# [EXERCISE REQUIREMENTS]
When copying the data below, keep only the lines from the one with "基因的重要论述学深做实，两个党支部党员干部一" through the one with "ลิงค์สำรองการฟังวิทยุออนไลน์ FM101.MHZ", word for word, and skip the pictures.

Transcribed page contents
- Opening Delimiter -

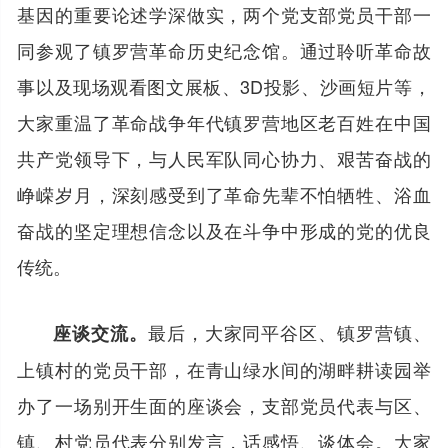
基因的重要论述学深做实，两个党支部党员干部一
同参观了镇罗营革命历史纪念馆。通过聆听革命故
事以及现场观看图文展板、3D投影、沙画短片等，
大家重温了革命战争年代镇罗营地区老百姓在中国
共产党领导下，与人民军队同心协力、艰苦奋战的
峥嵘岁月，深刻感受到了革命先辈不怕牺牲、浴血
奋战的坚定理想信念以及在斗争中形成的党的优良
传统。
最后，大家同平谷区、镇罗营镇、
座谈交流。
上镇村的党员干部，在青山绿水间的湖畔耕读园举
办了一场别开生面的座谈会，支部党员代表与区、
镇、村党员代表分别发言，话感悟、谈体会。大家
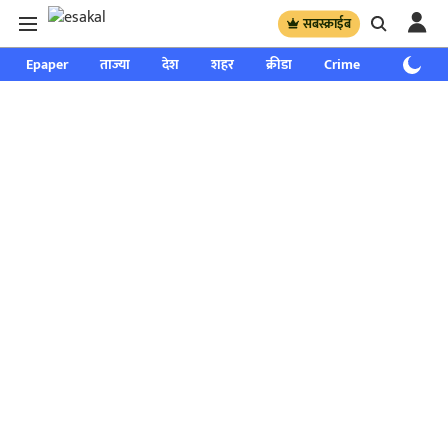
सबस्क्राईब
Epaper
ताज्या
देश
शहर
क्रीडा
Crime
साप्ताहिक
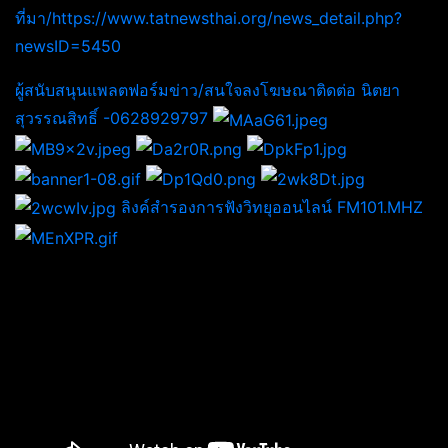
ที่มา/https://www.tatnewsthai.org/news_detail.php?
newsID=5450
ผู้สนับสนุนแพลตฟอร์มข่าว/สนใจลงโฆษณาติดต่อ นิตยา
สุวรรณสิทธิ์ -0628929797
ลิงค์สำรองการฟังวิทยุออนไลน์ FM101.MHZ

- Closing Delimiter -
- Opening Delimiter -

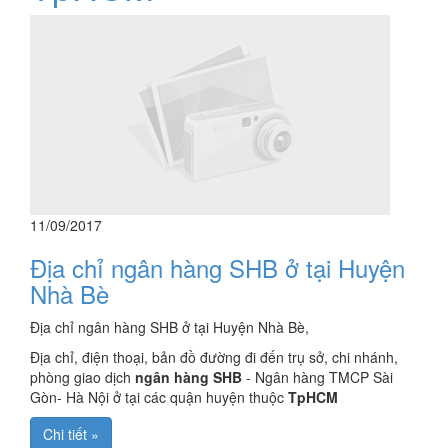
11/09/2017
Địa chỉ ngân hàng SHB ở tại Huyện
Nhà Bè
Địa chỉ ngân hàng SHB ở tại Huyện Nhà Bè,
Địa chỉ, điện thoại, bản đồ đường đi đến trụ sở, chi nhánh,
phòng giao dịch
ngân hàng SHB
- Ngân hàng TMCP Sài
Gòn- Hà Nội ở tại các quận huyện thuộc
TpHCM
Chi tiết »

- Closing Delimiter -

# [RESPONSE BELOW]
基因的重要论述学深做实，两个党支部党员干部一
同参观了镇罗营革命历史纪念馆。通过聆听革命故
事以及现场观看图文展板、3D投影、沙画短片等，
大家重温了革命战争年代镇罗营地区老百姓在中国
共产党领导下，与人民军队同心协力、艰苦奋战的
峥嵘岁月，深刻感受到了革命先辈不怕牺牲、浴血
奋战的坚定理想信念以及在斗争中形成的党的优良
传统。
最后，大家同平谷区、镇罗营镇、
座谈交流。
上镇村的党员干部，在青山绿水间的湖畔耕读园举
办了一场别开生面的座谈会，支部党员代表与区、
镇、村党员代表分别发言，话感悟、谈体会。大家
सबस्क्राईब
Epaper
ताज्या
देश
शहर
क्रीडा
Crime
साप्ताहिक
ที่มา/https://www.tatnewsthai.org/news_detail.php?
newsID=5450
ผู้สนับสนุนแพลตฟอร์มข่าว/สนใจลงโฆษณาติดต่อ นิตยา
สุวรรณสิทธิ์ -0628929797
ลิงค์สำรองการฟังวิทยุออนไลน์ FM101.MHZ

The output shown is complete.